▸ Supplied material
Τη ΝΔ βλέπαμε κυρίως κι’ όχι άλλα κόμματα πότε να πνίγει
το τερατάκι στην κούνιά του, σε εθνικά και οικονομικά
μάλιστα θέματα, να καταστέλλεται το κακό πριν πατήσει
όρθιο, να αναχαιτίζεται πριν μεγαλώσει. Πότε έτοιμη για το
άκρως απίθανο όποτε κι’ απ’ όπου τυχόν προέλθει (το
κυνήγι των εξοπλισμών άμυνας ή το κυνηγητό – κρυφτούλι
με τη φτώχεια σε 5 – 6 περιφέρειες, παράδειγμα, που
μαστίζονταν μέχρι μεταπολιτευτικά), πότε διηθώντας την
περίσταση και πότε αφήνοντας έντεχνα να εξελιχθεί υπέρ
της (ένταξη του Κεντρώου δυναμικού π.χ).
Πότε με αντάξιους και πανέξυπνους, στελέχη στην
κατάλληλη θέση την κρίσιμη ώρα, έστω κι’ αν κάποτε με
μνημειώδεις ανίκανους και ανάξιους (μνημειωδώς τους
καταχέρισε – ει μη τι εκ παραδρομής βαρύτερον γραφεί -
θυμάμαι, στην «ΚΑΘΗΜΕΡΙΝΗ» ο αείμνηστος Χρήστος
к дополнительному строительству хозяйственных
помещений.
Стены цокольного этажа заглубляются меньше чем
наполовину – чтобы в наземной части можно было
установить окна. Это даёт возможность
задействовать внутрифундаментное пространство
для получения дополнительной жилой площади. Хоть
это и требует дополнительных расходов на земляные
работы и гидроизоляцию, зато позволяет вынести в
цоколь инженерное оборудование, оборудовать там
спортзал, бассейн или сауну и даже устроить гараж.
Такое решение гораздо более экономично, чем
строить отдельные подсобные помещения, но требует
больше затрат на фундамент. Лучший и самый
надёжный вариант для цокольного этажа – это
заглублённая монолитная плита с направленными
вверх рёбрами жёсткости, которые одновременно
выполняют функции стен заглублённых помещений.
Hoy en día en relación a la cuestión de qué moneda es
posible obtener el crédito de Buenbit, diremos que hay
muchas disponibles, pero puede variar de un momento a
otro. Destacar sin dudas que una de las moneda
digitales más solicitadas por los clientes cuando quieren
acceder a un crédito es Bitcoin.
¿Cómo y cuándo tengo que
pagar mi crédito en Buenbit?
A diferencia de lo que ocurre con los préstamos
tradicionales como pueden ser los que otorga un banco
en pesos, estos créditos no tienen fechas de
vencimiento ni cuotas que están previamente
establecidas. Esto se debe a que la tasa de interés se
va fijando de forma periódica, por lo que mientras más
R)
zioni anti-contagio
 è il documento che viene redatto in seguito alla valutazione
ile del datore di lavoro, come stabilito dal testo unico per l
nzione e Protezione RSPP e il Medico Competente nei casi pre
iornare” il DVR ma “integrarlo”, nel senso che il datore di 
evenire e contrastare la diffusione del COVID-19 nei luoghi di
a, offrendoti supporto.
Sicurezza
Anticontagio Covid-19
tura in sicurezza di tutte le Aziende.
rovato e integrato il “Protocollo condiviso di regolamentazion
...
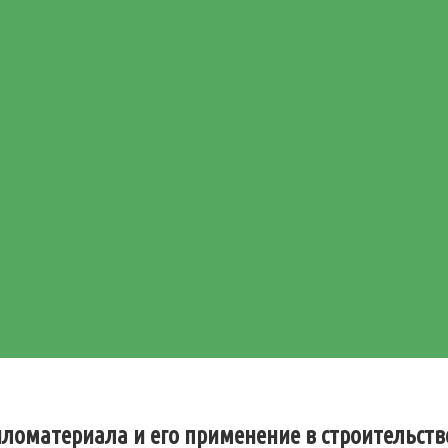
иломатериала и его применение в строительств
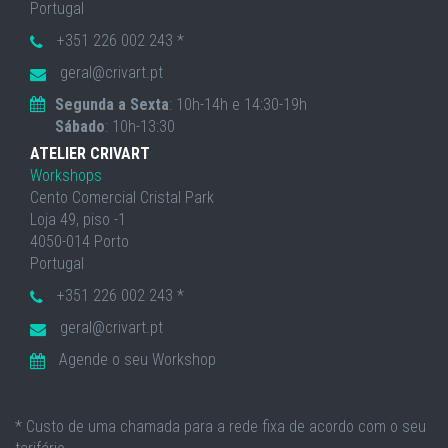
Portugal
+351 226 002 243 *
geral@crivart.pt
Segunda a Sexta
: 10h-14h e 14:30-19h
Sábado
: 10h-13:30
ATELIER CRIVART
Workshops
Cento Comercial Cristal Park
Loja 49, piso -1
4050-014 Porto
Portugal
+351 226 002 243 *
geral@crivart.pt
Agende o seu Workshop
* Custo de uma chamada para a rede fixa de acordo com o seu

▸ Activity
List every line in the items above that contains the string "Buenbit".

▸ Answer
posible obtener el crédito de Buenbit, diremos que hay
pagar mi crédito en Buenbit?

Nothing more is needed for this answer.